昨夜は12時から朝8時頃まで久々にぐっすりたっぷり寝た。朝食をすませてから、思い立って家にあるナイフを研いだ。まず鉛筆を削るのに使っている切り出しナイフを研ぎ、次に肥後の守(ひごのかみ)を研いだ。
日本の刃物は良くできている。
先日井波の木彫刻キャンプで、世界9カ国の彫刻家が現地制作していたが、使っている道具を見るとどれも驚くほどお粗末だ。まず、日本の刃物のように軟鉄と鋼を合わせたような構造の物は見あたらず、ノミに口金も桂もついていない。そんなものを木槌でたたけば当然柄が割れてしまうのだが、割れたらまた付ければいいじゃないかという考えらしい。

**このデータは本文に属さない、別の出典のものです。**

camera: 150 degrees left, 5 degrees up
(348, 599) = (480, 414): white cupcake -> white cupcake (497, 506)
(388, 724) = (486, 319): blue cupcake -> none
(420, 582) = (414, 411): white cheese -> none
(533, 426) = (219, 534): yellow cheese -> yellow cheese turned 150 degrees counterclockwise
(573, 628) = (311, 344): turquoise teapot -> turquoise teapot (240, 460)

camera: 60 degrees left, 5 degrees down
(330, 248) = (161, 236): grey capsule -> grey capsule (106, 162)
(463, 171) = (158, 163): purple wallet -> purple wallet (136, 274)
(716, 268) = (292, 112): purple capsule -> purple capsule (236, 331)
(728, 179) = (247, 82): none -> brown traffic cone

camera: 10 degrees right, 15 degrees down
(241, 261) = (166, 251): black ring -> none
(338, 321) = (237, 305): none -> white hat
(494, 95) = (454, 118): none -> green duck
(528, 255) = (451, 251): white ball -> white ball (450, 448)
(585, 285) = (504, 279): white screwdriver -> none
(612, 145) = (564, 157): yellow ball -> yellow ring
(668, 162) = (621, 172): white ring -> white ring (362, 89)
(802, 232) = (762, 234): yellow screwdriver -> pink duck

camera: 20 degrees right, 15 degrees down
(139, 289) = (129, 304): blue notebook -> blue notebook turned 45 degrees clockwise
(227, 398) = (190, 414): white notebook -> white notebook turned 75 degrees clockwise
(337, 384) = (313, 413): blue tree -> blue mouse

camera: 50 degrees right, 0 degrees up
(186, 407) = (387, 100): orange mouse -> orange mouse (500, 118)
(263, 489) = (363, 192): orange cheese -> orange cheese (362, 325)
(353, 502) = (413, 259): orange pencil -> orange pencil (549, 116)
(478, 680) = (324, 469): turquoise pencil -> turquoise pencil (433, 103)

刃の構造を見ても日本では肥後の守のような小刀でも、刃は青紙割込という構造で出来ている。青紙というのは鋼の種類で粘りと硬度を合わせ持つように調合されたもので、割込というのはそれを左右から軟鉄でサンドイッチしている構造ということだ。切れ味と強靱さを合わせ持っている。日本は木と紙の文化だと言われるが、道具を見るとそのことを実感する。
井波彫刻キャンプに参加している海外から来た彫刻家は10日間滞在するうちに日本の刃物に惚れ込んでまとめ買いしていく人が多いらしい。